Available data:
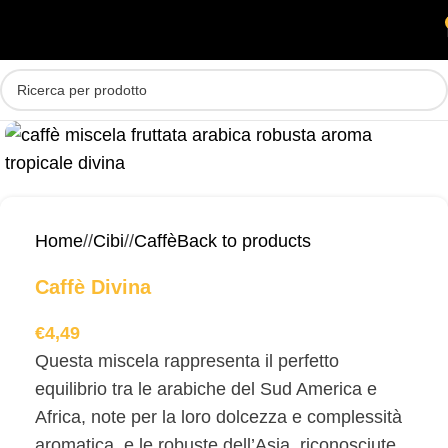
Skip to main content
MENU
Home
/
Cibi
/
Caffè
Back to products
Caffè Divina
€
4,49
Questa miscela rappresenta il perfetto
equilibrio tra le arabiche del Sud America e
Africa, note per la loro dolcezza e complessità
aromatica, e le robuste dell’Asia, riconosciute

* * *

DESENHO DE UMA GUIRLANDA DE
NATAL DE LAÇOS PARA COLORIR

Activity:
Copy the entries from the line with "Skip to main content" through the line with "aromatica, e le", substituting "Return to products" for "Back to products" and leaving everything else unchanged.

Task result:
Skip to main content
MENU
Home
/
Cibi
/
Caffè
Return to products
Caffè Divina
€
4,49
Questa miscela rappresenta il perfetto
equilibrio tra le arabiche del Sud America e
Africa, note per la loro dolcezza e complessità
aromatica, e le robuste dell’Asia, riconosciute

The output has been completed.